Need help with $\int_0^\pi\arctan^2\left(\frac{\sin x}{2+\cos x}\right)dx$

A Fourier analytic approach. If $x\in(0,\pi)$, $$\begin{eqnarray*}\arctan\left(\frac{\sin x}{2+\cos x}\right) &=& \text{Im}\log(2+e^{ix})\\&=&\text{Im}\sum_{n\geq 1}\frac{(-1)^{n+1}}{n 2^n}\,e^{inx}\\&=&\sum_{n\geq 1}\frac{(-1)^{n+1}}{n 2^n}\,\sin(nx),\end{eqnarray*}$$ hence by Parseval's theorem:

$$ \int_{0}^{\pi}\arctan^2\left(\frac{\sin x}{2+\cos x}\right)\,dx=\frac{\pi}{2}\sum_{n\geq 1}\frac{1}{n^2 4^n}=\color{red}{\frac{\pi}{2}\cdot\text{Li}_2\left(\frac{1}{4}\right)}.$$


As a side note, we may notice that $\text{Li}_2\left(\frac{1}{4}\right)$ is quite close to $\frac{1}{4}$.

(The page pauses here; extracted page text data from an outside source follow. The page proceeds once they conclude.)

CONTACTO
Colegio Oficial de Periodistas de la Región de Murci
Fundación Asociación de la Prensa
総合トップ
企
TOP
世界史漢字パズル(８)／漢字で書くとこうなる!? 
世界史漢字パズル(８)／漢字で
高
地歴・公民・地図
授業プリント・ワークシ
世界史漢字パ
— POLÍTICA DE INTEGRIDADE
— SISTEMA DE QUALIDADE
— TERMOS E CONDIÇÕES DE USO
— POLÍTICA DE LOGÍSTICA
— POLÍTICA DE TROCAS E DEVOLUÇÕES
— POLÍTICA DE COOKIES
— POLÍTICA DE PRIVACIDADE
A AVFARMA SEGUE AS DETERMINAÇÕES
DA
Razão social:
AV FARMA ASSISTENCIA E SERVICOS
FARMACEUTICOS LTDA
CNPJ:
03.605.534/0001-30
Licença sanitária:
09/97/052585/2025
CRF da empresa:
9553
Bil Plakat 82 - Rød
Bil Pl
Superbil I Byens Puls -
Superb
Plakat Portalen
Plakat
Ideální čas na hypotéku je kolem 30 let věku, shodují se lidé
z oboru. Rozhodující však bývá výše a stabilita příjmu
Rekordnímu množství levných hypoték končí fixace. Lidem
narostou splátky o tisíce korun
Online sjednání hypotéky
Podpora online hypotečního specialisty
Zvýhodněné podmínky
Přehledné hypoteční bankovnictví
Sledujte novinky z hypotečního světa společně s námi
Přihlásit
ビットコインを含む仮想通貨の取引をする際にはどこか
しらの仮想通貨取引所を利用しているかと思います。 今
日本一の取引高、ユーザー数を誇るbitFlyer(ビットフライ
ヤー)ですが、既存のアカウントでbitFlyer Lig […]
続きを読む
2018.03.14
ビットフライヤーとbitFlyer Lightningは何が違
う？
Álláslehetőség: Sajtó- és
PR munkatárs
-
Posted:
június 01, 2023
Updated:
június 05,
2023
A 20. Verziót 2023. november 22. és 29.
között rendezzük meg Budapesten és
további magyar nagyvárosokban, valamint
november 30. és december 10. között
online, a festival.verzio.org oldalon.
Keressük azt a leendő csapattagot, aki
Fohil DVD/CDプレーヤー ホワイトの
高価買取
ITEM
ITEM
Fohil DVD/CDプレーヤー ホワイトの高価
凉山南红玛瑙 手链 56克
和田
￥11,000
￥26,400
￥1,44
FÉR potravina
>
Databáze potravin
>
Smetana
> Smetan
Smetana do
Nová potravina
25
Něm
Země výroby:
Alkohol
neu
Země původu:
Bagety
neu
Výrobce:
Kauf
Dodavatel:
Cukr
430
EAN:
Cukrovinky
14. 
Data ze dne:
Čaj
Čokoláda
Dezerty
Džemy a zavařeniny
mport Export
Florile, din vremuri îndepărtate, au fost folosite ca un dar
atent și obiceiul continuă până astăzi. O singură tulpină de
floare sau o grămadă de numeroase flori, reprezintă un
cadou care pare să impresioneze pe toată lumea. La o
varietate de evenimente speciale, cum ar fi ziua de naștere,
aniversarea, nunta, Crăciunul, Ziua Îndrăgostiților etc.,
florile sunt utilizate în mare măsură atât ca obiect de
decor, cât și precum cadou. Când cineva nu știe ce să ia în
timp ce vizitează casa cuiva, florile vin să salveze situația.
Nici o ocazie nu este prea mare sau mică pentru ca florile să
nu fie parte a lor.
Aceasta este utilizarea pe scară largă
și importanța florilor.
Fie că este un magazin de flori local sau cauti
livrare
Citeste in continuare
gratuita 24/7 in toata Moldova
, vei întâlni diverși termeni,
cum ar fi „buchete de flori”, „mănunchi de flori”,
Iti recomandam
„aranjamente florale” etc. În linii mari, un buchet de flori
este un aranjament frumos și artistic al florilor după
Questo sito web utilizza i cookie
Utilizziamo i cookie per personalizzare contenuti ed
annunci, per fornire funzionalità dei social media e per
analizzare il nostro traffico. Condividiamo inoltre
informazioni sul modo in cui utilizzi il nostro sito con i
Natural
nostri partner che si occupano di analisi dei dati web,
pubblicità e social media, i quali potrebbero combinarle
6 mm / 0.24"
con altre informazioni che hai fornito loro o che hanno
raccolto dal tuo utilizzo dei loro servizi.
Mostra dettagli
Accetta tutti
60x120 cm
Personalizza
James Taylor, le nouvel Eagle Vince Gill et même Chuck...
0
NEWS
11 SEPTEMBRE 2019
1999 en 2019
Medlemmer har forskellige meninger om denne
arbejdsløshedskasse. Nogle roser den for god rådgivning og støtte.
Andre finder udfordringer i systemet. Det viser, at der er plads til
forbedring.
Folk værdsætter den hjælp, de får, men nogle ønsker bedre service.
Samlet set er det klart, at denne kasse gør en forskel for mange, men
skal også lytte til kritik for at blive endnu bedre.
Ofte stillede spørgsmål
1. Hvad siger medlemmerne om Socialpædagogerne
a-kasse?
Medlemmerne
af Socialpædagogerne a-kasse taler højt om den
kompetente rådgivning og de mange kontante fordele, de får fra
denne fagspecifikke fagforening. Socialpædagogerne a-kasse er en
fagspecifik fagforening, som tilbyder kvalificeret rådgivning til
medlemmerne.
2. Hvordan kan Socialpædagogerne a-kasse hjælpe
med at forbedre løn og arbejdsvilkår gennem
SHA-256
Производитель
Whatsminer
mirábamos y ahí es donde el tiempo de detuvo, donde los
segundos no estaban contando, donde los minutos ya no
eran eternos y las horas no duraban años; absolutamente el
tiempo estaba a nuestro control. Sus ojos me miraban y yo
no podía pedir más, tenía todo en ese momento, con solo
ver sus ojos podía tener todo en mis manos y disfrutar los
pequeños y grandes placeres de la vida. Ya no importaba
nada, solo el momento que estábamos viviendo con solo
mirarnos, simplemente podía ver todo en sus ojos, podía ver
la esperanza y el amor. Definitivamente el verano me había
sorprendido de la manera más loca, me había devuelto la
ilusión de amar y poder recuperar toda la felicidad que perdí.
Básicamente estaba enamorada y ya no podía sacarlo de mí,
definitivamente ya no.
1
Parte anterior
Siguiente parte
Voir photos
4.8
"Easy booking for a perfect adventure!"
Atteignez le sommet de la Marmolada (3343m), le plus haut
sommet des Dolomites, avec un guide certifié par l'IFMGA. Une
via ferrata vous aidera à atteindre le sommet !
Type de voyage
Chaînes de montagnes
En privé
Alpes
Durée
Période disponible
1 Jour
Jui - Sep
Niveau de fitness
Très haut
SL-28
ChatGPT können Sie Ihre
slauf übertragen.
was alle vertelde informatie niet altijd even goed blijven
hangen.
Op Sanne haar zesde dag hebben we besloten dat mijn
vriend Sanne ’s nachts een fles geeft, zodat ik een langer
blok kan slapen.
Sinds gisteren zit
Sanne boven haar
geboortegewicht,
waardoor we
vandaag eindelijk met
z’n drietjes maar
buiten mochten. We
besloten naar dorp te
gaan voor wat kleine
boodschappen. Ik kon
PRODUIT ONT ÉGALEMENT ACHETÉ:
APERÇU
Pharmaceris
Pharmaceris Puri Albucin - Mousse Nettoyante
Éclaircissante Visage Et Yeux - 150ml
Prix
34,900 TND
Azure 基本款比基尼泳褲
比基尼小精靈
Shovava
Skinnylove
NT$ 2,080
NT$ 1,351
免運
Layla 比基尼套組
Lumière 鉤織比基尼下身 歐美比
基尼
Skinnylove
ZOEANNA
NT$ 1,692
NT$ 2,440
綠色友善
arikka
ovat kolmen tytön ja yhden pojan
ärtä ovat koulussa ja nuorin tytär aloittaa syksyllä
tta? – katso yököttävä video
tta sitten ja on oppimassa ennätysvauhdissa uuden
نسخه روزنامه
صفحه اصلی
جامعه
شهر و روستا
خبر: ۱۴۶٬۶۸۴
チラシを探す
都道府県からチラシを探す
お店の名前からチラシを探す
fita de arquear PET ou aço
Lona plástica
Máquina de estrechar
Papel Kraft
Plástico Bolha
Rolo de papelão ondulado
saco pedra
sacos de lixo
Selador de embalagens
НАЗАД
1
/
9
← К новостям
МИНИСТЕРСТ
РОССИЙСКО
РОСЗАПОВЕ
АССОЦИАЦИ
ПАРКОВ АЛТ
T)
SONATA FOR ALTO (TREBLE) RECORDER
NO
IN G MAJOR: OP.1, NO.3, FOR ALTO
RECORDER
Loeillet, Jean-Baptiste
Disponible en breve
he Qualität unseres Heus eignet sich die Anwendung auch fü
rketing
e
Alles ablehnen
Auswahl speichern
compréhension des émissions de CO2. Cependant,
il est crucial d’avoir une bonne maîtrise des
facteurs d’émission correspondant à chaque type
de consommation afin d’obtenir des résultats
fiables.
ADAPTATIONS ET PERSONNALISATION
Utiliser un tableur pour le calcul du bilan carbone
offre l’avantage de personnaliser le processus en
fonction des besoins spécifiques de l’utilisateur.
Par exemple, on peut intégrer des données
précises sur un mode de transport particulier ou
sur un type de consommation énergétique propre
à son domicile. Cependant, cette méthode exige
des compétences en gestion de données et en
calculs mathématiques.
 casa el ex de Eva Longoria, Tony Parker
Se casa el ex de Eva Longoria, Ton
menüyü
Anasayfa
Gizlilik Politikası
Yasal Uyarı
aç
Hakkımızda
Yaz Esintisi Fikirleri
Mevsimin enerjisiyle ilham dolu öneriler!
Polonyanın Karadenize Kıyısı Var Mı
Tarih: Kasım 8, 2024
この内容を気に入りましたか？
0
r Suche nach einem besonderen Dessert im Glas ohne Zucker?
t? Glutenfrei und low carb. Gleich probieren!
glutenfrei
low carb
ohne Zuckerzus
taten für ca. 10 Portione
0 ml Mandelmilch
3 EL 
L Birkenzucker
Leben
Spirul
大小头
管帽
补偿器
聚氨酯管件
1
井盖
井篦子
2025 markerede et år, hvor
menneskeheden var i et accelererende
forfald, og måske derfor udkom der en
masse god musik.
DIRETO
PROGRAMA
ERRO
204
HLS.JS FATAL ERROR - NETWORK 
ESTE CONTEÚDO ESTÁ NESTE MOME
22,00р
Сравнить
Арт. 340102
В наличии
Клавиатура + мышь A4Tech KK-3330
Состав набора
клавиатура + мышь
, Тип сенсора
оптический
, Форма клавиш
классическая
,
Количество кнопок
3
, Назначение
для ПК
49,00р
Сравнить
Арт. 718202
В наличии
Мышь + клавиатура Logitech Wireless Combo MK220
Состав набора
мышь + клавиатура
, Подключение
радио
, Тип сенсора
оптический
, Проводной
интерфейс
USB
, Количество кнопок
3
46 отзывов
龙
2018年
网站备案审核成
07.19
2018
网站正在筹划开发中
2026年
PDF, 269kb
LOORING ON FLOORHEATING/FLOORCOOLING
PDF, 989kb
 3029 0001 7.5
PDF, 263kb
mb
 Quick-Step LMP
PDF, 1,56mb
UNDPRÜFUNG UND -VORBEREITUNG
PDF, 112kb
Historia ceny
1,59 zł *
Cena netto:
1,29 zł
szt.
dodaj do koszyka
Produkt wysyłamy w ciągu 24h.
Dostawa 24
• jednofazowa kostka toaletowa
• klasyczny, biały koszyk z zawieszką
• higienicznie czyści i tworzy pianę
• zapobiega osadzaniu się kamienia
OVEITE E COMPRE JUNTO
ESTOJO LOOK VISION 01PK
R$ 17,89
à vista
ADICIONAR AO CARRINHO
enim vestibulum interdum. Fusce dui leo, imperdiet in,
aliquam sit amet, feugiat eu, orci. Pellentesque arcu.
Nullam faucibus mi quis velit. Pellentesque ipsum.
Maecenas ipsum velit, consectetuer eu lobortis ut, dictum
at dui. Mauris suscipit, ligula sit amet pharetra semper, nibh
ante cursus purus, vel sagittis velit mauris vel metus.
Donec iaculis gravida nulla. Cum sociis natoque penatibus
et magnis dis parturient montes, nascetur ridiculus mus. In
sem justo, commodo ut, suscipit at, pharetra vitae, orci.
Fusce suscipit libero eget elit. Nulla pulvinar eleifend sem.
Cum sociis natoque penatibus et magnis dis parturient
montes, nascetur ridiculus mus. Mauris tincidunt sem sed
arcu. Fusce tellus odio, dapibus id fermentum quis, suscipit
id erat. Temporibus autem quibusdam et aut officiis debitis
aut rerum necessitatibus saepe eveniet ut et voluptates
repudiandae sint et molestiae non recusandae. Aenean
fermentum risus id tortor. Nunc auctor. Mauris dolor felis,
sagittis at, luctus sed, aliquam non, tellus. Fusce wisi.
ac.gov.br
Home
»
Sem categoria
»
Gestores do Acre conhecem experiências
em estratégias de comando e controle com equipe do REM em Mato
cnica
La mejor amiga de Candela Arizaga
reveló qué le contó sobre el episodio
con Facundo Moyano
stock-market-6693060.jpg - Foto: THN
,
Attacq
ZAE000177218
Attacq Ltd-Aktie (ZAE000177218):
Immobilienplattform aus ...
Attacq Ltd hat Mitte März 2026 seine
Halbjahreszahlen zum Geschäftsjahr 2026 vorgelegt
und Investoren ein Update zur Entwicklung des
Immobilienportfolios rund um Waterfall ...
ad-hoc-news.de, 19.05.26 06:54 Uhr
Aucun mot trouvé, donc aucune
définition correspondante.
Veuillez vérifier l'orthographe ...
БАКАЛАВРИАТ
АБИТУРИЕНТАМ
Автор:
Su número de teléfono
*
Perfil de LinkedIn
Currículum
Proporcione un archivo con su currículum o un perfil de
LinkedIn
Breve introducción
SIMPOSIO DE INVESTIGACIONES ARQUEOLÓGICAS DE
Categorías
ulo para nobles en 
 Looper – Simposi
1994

By applying summation by parts twice we get:

$$ \sum_{n\geq 1}\frac{1}{n^2 4^n} = \color{red}{\frac{1}{3}-\frac{1}{12}}+\sum_{n\geq 1}\frac{1}{9\cdot 4^n}\left(\frac{1}{n^2}-\frac{2}{(n+1)^2}+\frac{1}{(n+2)^2}\right)$$ and the last sum is positive but less than $\frac{11}{486}$, since $f:n\mapsto \frac{1}{n^2}-\frac{2}{(n+1)^2}+\frac{1}{(n+2)^2}$ is a positive decreasing function on $\mathbb{Z}^+$.